To repeat, she begins by telling us that "Fame is the one that does not stay." Thus, "It's occupant must die." That seems simple enough. One line to describe what fame does to us. If it outlasts us, it has left us, and that is what we would like it to do. But then she takes two lines to explain another way fame leaves. "Or out of sight of estimate / Ascend incessantly." If we're famous, or if someone else is famous, we have no idea what is going on. Our "estimate" of the situation is impossible, as everything relevant ascends incessantly out of sight. Who or whatever is famous keeps moving heavenward, and we can only see so much. Finally, she takes four lines to say fame is "that most insolvent thing," "A Lightning in the Germ." There are those of us who are justly famous, for as "Lightning in the Germ," embryos "Electrical," we are seeds containing our own power, but our power will vanquish us. A justly famous legacy not only outlives other details of our lives, but often requires the fullest dedication and effort.

Dickinson's poem has a wistful quality. She may not want fame, but the opportunity for it in her lifetime is not apparent. To that end, her first two musings on fame–"It's occupant must die" and "out of sight of estimate / Ascend incessantly"–lend themselves to notions of fame we might not take too seriously. Having no control of one's reputation, for good reasons or bad, isn't worth thinking about. What is worth thinking about is the situation where we have some control, where the letters we put on paper are "Lightning in the Germ." Or, to specify the problem, the situation where we should have control. You're writing and no one cares. Every creator goes through this, but some know they are having a dialogue with Shakespeare or Plato everyone should attend. In Dickinson's case, no one even knows its happening.

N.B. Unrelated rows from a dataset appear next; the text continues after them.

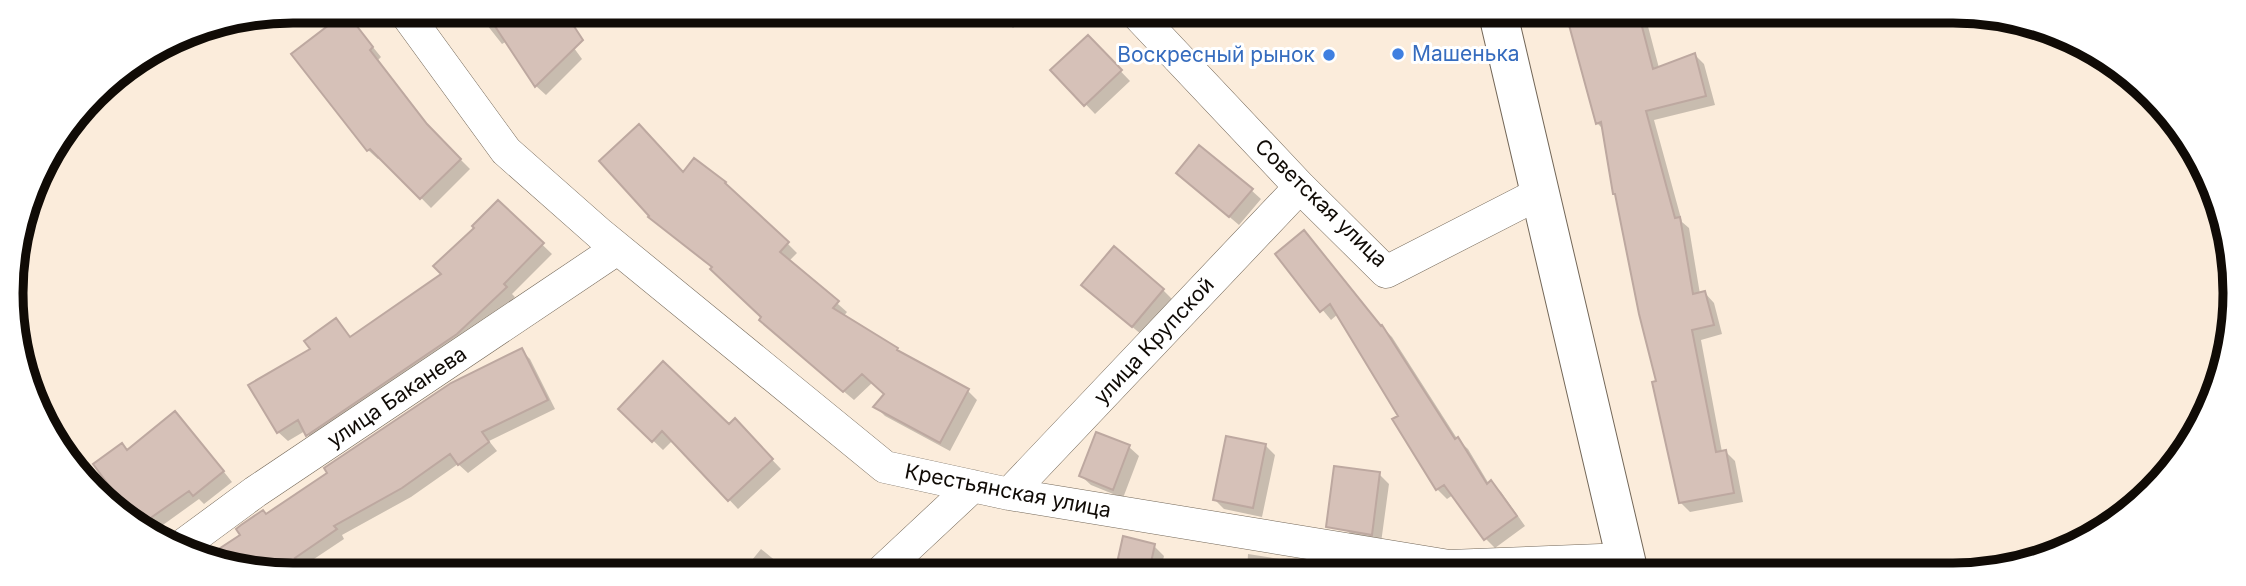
<svg xmlns="http://www.w3.org/2000/svg" width="2246" height="586" font-family="Inter,sans-serif">
<style>
.shadow{fill:#0003}
.building{fill:#d6c1b8;stroke:#bda8a0;stroke-width:2}
.lines{fill:none;stroke-linecap:round;stroke-linejoin:round}
.street-casing{stroke:#736758;stroke-width:33}
.secondary-casing{stroke:#736758;stroke-width:40}
.street{stroke:#fff;stroke-width:32}
.secondary{stroke:#fff;stroke-width:38}
.shop-dot{fill:#3f7fe0;stroke:#fff;stroke-width:2.5}
.labels{text-anchor:middle;stroke-width:6;stroke-linejoin:round;paint-order:stroke}
.shop-label{font-size:21px;fill:#366cbe;stroke:#fff;text-anchor:start}
.street-label{font-size:21px;fill:#100b06;stroke:#fff}
.rim{fill:none;stroke:#100b06;stroke-width:9}
</style>
<rect width="100%" height="100%" fill="#fbecdb"/>
<path class="shadow" d="M 476,11 L 547,11 L 582,59 L 546,95 L 536,86 L 507,41 L 502,44 Z
M 998,13 L 1031,13 L 1013,28 Z
M 346,14 L 381,57 L 378,60 L 436,135 L 470,169 L 431,208 L 381,157 L 378,159 L 368,150 Z
M 1584,15 L 1645,15 L 1659,68 L 1695,55 L 1704,64 L 1715,105 L 1654,120 L 1682,222 L 1689,228 L 1700,294 L 1705,293 L 1714,303 L 1722,334 L 1701,340 L 1722,452 L 1725,451 L 1735,461 L 1743,502 L 1690,512 L 1681,503 L 1658,382 L 1617,196 L 1614,193 L 1604,130 L 1597,123 Z
M 1088,37 L 1130,81 L 1095,114 L 1053,70 Z
M 1178,173 L 1251,190 L 1261,199 L 1239,225 Z
M 683,174 L 787,243 L 797,253 L 789,261 L 847,312 L 843,317 L 897,349 L 903,355 L 968,391 L 977,400 L 950,451 L 885,416 L 876,407 L 886,394 L 873,382 L 854,400 L 770,329 L 763,317 L 713,268 L 650,217 Z
M 498,202 L 552,254 L 512,294 L 515,297 L 467,343 L 317,444 L 305,431 L 288,441 L 278,432 L 312,349 L 336,321 L 351,338 L 444,274 Z
M 1277,255 L 1382,327 L 1392,337 L 1458,440 L 1468,449 L 1489,484 L 1491,483 L 1501,492 L 1525,526 L 1495,548 L 1486,539 L 1453,495 L 1447,499 L 1437,489 L 1394,420 L 1400,416 L 1338,314 L 1331,320 Z
M 1163,290 L 1172,299 L 1142,335 L 1093,294 Z
M 521,350 L 530,359 L 555,409 L 489,441 L 497,451 L 468,473 L 458,464 L 411,497 L 342,535 L 344,539 L 302,567 L 304,570 L 238,570 L 207,558 L 243,536 L 266,516 Z
M 620,409 L 729,426 L 735,421 L 781,469 L 738,509 L 673,440 L 663,450 Z
M 185,423 L 232,482 L 204,504 L 199,499 L 149,535 L 97,489 Z
M 1265,445 L 1275,455 L 1262,517 L 1224,509 L 1215,500 Z
M 1129,447 L 1139,456 L 1123,498 L 1091,485 L 1081,476 Z
M 1379,474 L 1389,484 L 1381,543 L 1356,539 L 1346,530 Z
M 1154,546 L 1164,556 L 1160,572 L 1116,572 Z
M 761,549 L 788,571 L 743,571 Z
M 1248,554 L 1286,560 L 1296,569 L 1296,572 L 1247,572 Z"/>
<path class="building" d="M 485,11 L 564,11 L 583,40 L 535,87 Z
M 346,12 L 373,47 L 370,50 L 427,124 L 461,159 L 420,199 L 370,149 L 367,151 L 291,54 Z
M 1566,14 L 1639,15 L 1653,69 L 1695,53 L 1706,96 L 1646,111 L 1675,218 L 1680,217 L 1693,294 L 1705,291 L 1714,325 L 1692,330 L 1716,452 L 1726,450 L 1734,493 L 1679,503 L 1652,382 L 1656,381 L 1639,314 L 1615,194 L 1613,194 L 1601,122 L 1596,124 Z
M 1088,35 L 1122,70 L 1084,106 L 1050,70 Z
M 639,124 L 683,172 L 694,158 L 726,182 L 725,183 L 789,242 L 780,252 L 839,301 L 833,308 L 898,348 L 897,350 L 969,389 L 940,443 L 873,407 L 884,394 L 862,374 L 843,392 L 759,320 L 761,317 L 710,269 L 712,267 L 648,217 L 649,216 L 599,161 Z
M 1199,145 L 1253,189 L 1229,217 L 1176,173 Z
M 498,200 L 544,243 L 504,284 L 507,287 L 457,334 L 306,436 L 298,420 L 277,433 L 248,385 L 310,349 L 304,341 L 336,318 L 350,337 L 441,274 L 433,266 L 474,228 L 472,226 Z
M 1304,230 L 1381,326 L 1382,325 L 1455,439 L 1458,437 L 1487,484 L 1491,480 L 1517,516 L 1484,540 L 1444,485 L 1436,490 L 1392,419 L 1398,416 L 1330,304 L 1320,312 L 1275,254 Z
M 1114,246 L 1164,289 L 1132,327 L 1081,285 Z
M 522,348 L 548,400 L 482,432 L 489,442 L 458,465 L 450,454 L 402,488 L 334,526 L 337,529 L 295,558 L 303,570 L 238,570 L 205,558 L 240,535 L 236,529 L 241,525 L 263,510 L 266,514 L 327,473 L 324,468 L 451,383 Z
M 663,361 L 729,424 L 735,418 L 773,459 L 728,501 L 662,431 L 652,442 L 618,409 Z
M 175,411 L 224,471 L 193,496 L 189,491 L 139,526 L 93,464 L 122,443 L 127,450 Z
M 1096,432 L 1130,445 L 1113,490 L 1079,476 Z
M 1226,436 L 1266,444 L 1253,508 L 1213,500 Z
M 1334,466 L 1380,472 L 1372,535 L 1326,527 Z
M 1123,536 L 1155,544 L 1149,572 L 1115,572 Z
M 1321,564 L 1367,571 L 1366,572 L 1319,572 Z"/>
<g class="lines">
<g class="street-casing">
<path id="street" d="M 404,11 L 506,151 L 600,234 L 885,467 L 1009,494 L 1449,566 L 1626,559
M 1136,13 L 1300,187 L 1386,272 L 1540,193
M 1009,494 L 1300,187
M 179,548 L 255,492 L 617,249
M 882,571 L 973,486"/>
</g>
<g class="secondary-casing">
<path id="secondary" d="M 1498,14 L 1629,573"/>
</g>
<use href="#street" class="street"/>
<use href="#secondary" class="secondary"/>
</g>
<g class="shop-dot">
<circle cx="1398" cy="54" r="7"/>
<circle cx="1329" cy="55" r="7"/>
</g>
<g class="labels">
<g class="shop-label">
<text x="1412" y="61">Машенька</text>
<text x="1315" y="62" text-anchor="end">Воскресный рынок</text>
</g>
<g class="street-label">
<text transform="translate(1321 203) rotate(44)" y="7">Советская улица</text>
<text transform="translate(1154 341) rotate(-47)" y="7">улица Крупской</text>
<text transform="translate(397 397) rotate(-34)" y="7">улица Баканева</text>
<text transform="translate(1008 491) rotate(11)" y="7">Крестьянская улица</text>
</g>
</g>
<path d="M0 0H2246V586H0ZM293 23H1953A270 270 0 0 1 2223 293V293A270 270 0 0 1 1953 563H293A270 270 0 0 1 23 293V293A270 270 0 0 1 293 23Z" fill="#fff" fill-rule="evenodd"/>
<path class="rim" d="M293 23H1953A270 270 0 0 1 2223 293V293A270 270 0 0 1 1953 563H293A270 270 0 0 1 23 293V293A270 270 0 0 1 293 23Z"/>
</svg>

Thus, that last line hits especially hard. "[W]e demand the Flame." There's this electric embryo that could power generations if we dare to watch it. If we care. But we need it to burn, we need the flame, we need things to be visible in order to appreciate them. And this country has put many in situations where they will be invisible whether they are an artist or not. Therein lies the dialogue with the Framers: some people get the opportunity to write their names on an entire nation, to set their ideals up as idols. What of those of us within? What of those of us inside literal idealism? Fame is much more temporary for us when we were explicitly promised it was not. "All men are created equal," and while not all opinions are equal, all serious and thoughtful voices are meant to rise. An Enlightenment republic, built on human reason, implies slightly less ancestor worship and more "Lightning in the Germ."